The museum’s location—underneath the memorial itself—is one of its most striking features. The space is about 85,000 square feet, with about 30,000 square feet as the core exhibit area. Additionally, students and academics have access to a new 20,000-square-foot research center and a new collections storage area.


Solemn Red Poppies

From the south side of Liberty Memorial, the museum’s entrance is graded downhill, which helps focus visitors on what they are about to enter. The entrance hall features a glass bridge across 9,000 red poppies, each representing 1,000 military fatalities. One is reminded very quickly that 10 million soldiers lost their lives in World War I.

The museum has showcased poppies because these flowers grew wild in the killing fields of France and are symbolic of the lives lost in the violent trench warfare between the German and Allied positions.

Other features that make this museum unique are the immersion galleries, which allow visitors to become “immersed” in the period by the dramatic installations of large-scale objects. These galleries convey the physical and emotional magnitude that soldiers felt in battle.

The large-scale, multi-layered timeline is also noteworthy. It presents interwoven stories, sharing the domestic, social and cultural impacts of the war.

According to museum curator Doran Cart, the Liberty Memorial Association has in its possession about 75,000 to 100,000 artifacts, some of them singular objects having no duplicates. Even before the Liberty Memorial was built, the collecting of these objects had already begun. Cart says most people have only seen a small fraction of the 49,000 items now on display in the $26 million museum.


John Lewis Barkley

In commemoration of the museum’s opening, a small but poignant event took place on November 11 this year. On that day, the 88th anniversary of Armistice Day, Liberty Memorial trustee Joan Barkley Wells handed over her father’s Medal of Honor to be showcase in the new National World War I Museum.
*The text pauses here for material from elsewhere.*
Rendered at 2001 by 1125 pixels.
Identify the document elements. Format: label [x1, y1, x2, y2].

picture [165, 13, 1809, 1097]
Her father, John Lewis Barkley, was a local recruit sent to Europe to fight in the trenches. About a month before the enemy surrendered, Pvt. Barkley was stationed in an observation post half a kilometer from the German line. Using his own initiative, he repaired a captured German Machine gun, mounted it in a disabled French tank near his post, and twice opened fire on enemy lines—which helped break open the front.

For those actions, John Lewis Barkley became one of the few recipients of the Medal of Honor for service during that war. After coming home to Kansas City, he headed the Medal of Honor Society and became active in the local community, even serving as a Liberty Memorial trustee.

Today his memory is appropriately honored in the expanded museum, and Barkley’s generosity in handing over her father’s many awards culminated 16 years of ongoing dialogue with the association. “As soon as she understood that we were going to go forward with the expanded museum, and it was going to be known as national museum, she immediately came forward,” Cart acknowledges.

By such a gesture, Joan Berkley Wells is helping usher in a new era of civic pride in the Liberty Memorial.